*** Opening PROVIDED ENTRIES ***
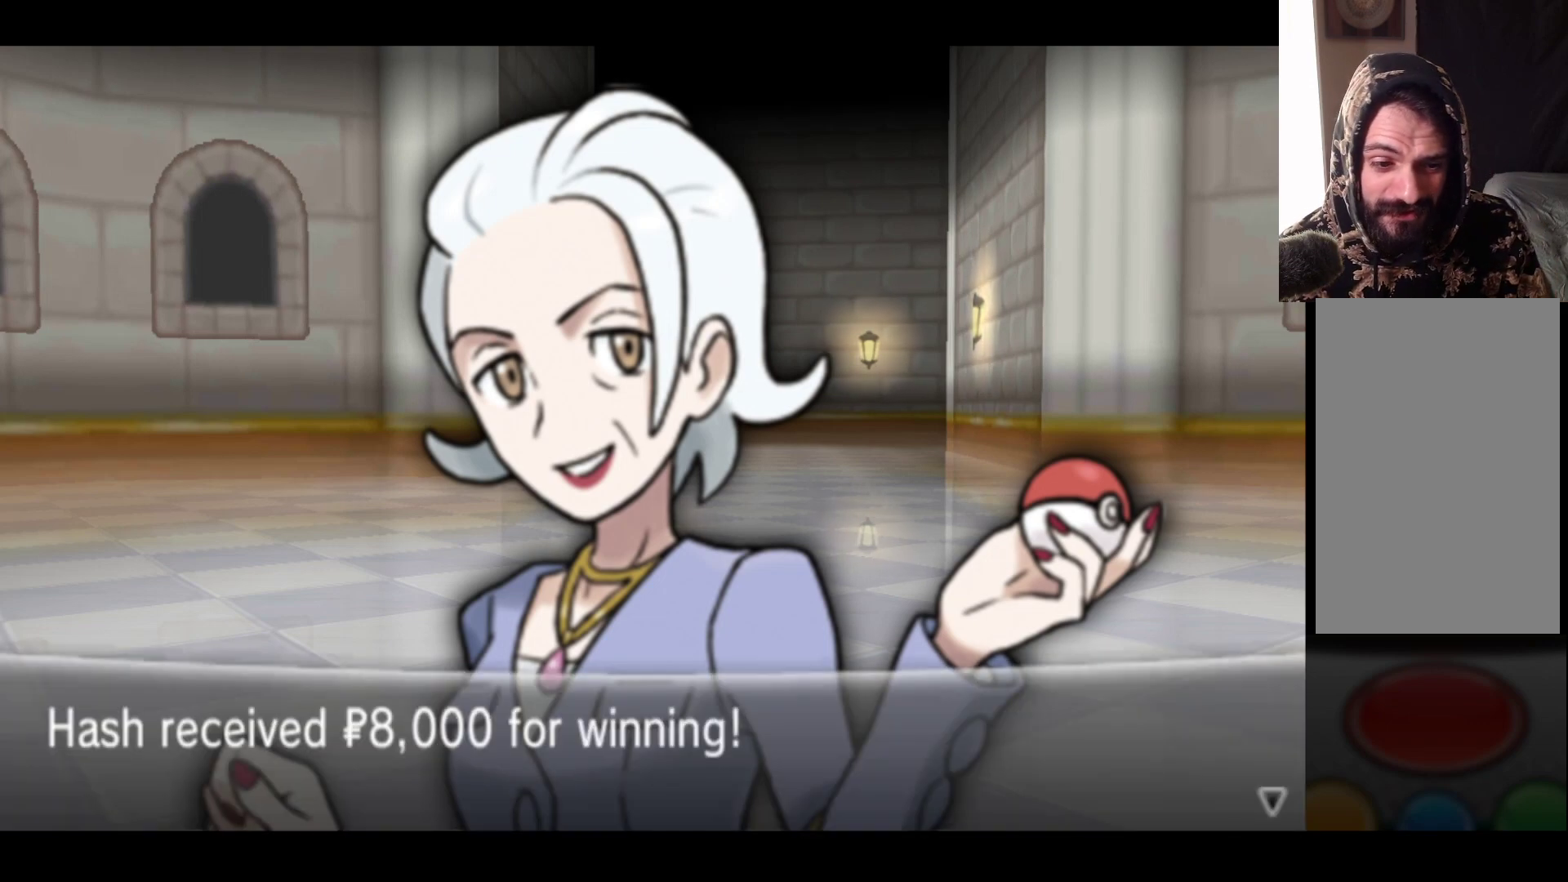
{"buttons": [], "left_stick": "center", "right_stick": "center", "events": []}
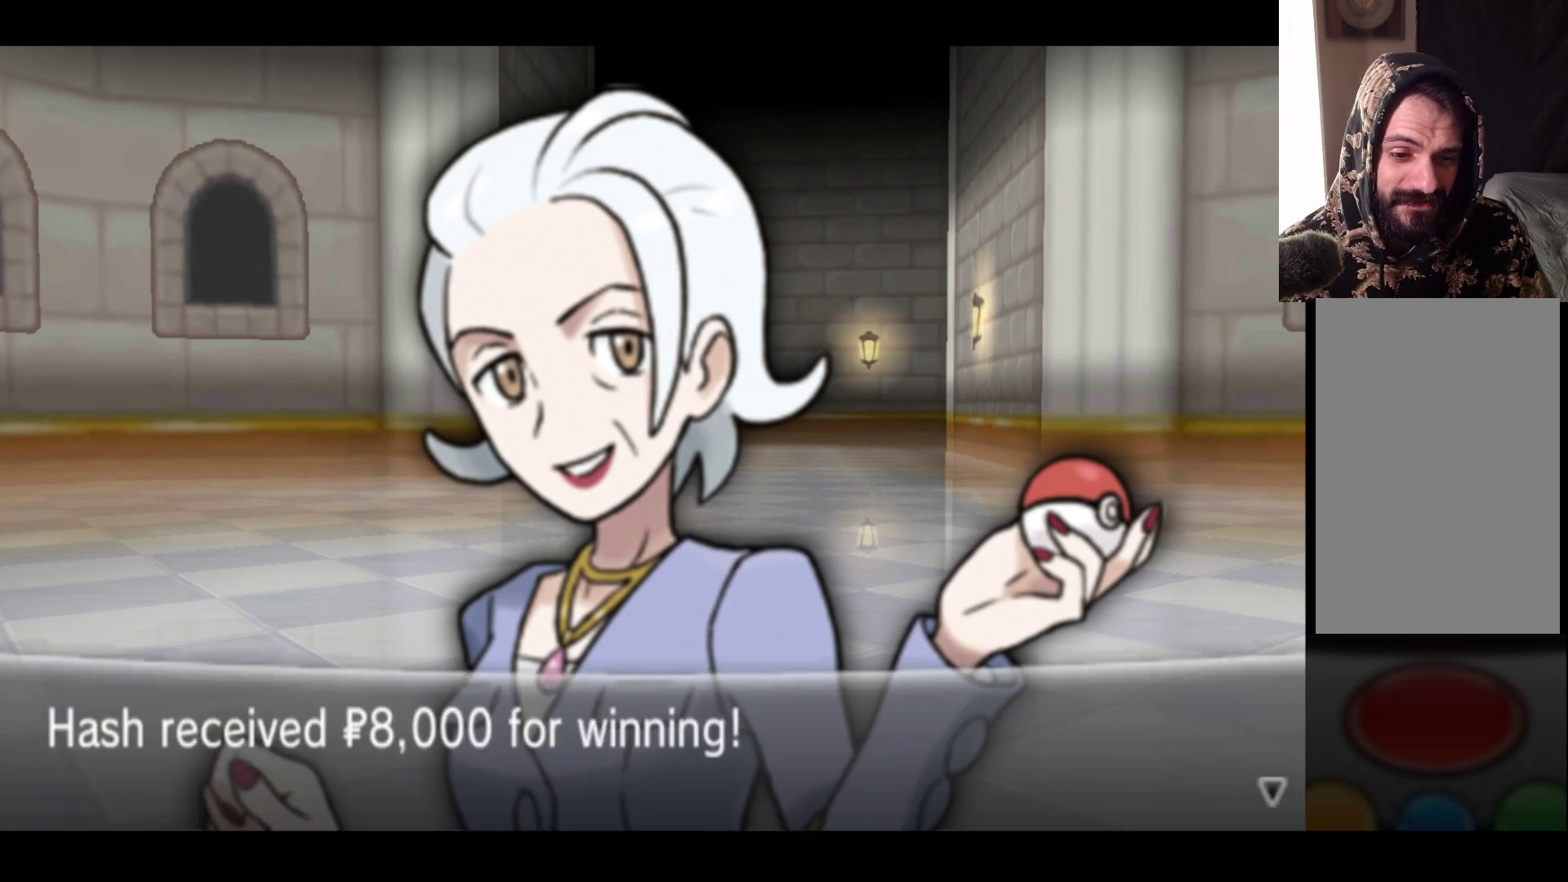
{"buttons": [], "left_stick": "center", "right_stick": "center", "events": [[117, "A", "down"], [333, "A", "up"]]}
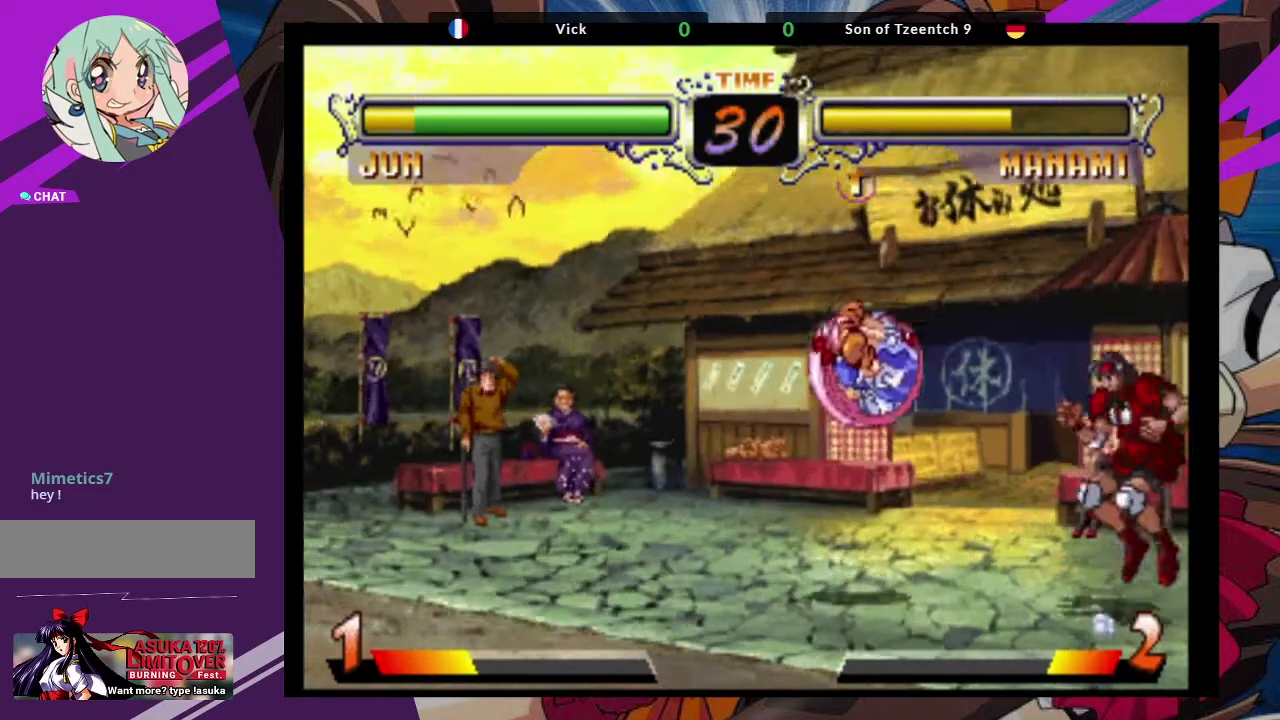
Gameplay with a controller (arcade stick); each line is a JSON object with the inputs held at the frame after it (dt_ms = milliseconds from this image to that frame). "events" lists button and stick changes between this image and that frame as [ms after this image, input, new state], when the widget could be followed in between. Not read: L3 R3.
{"dt_ms": 500, "buttons": [], "left_stick": "center", "events": [[50, "left_stick", "center"], [100, "CROSS", "up"], [267, "TRIANGLE", "down"], [400, "TRIANGLE", "up"]]}
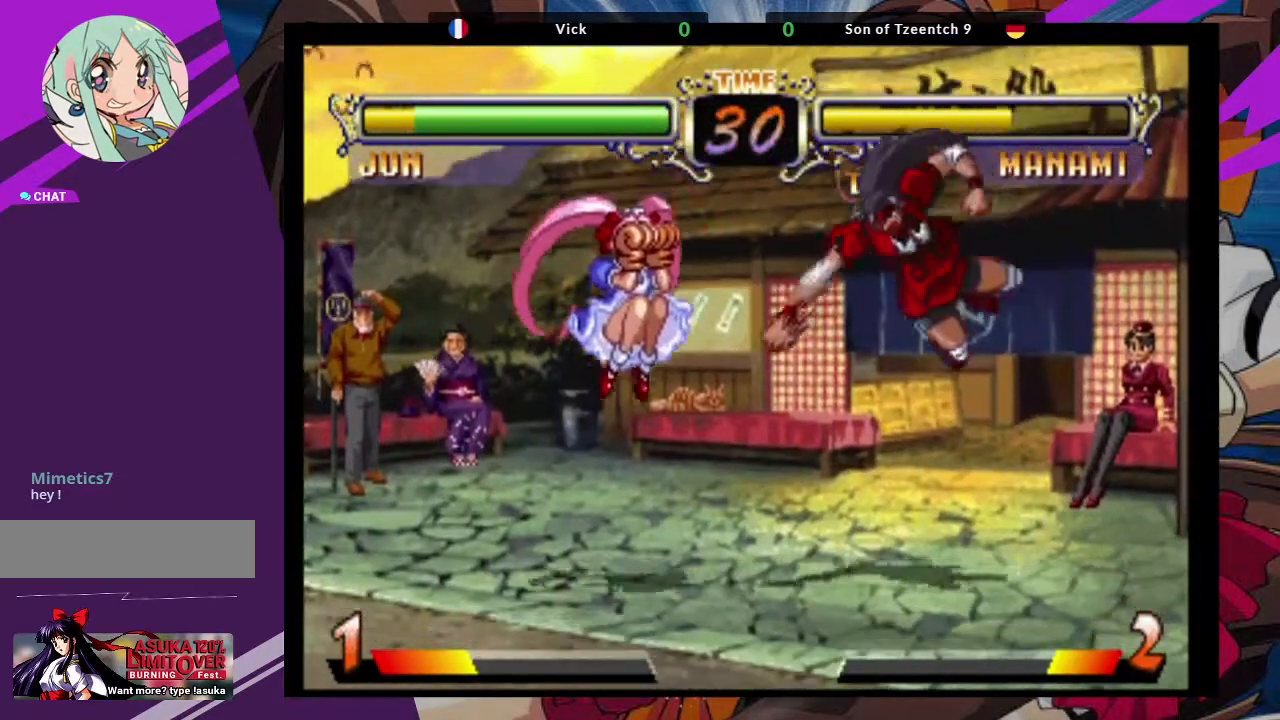
{"dt_ms": 500, "buttons": [], "left_stick": "center", "events": [[133, "left_stick", "up-right"], [283, "CROSS", "down"], [417, "CROSS", "up"], [467, "left_stick", "center"]]}
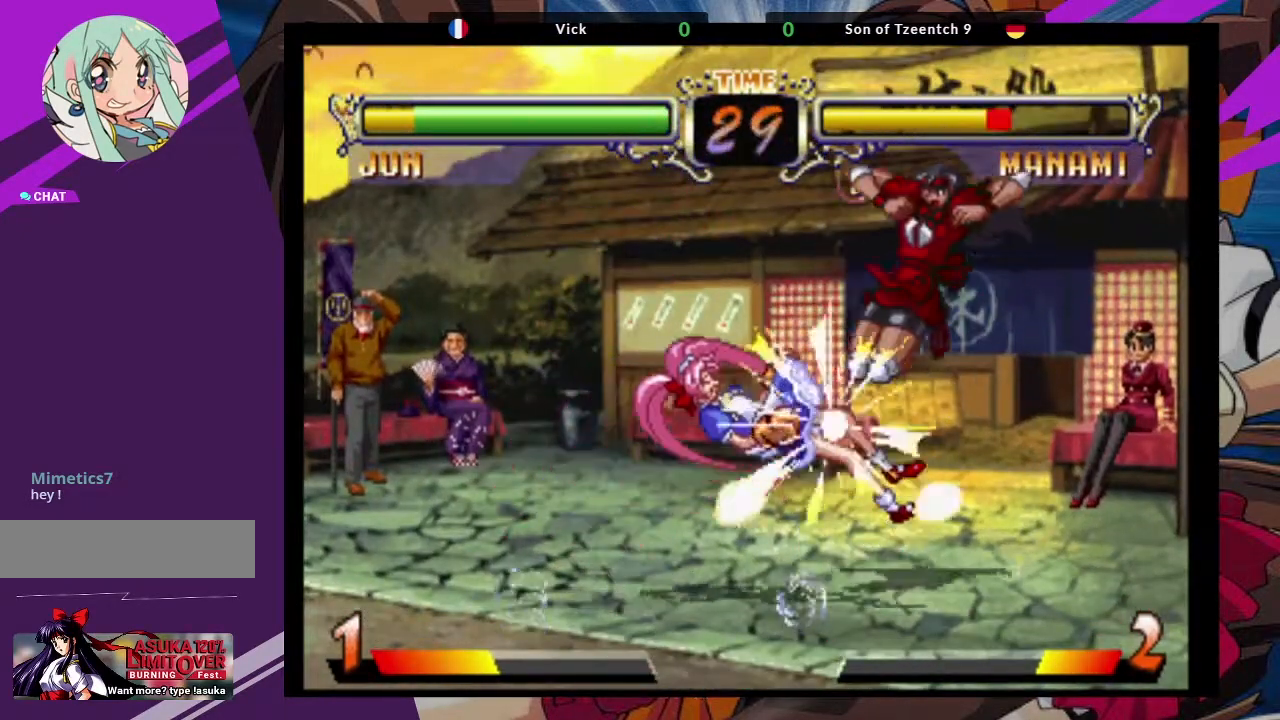
{"dt_ms": 500, "buttons": [], "left_stick": "center", "events": [[17, "TRIANGLE", "down"], [167, "TRIANGLE", "up"]]}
*** Closing PROVIDED ENTRIES ***
» WHAT YOU HAVE TO DO:
Copy out every line of the material above that mentions the word "TRIANGLE".

» ANSWER FOR THE TASK:
{"dt_ms": 500, "buttons": [], "left_stick": "center", "events": [[50, "left_stick", "center"], [100, "CROSS", "up"], [267, "TRIANGLE", "down"], [400, "TRIANGLE", "up"]]}
{"dt_ms": 500, "buttons": [], "left_stick": "center", "events": [[17, "TRIANGLE", "down"], [167, "TRIANGLE", "up"]]}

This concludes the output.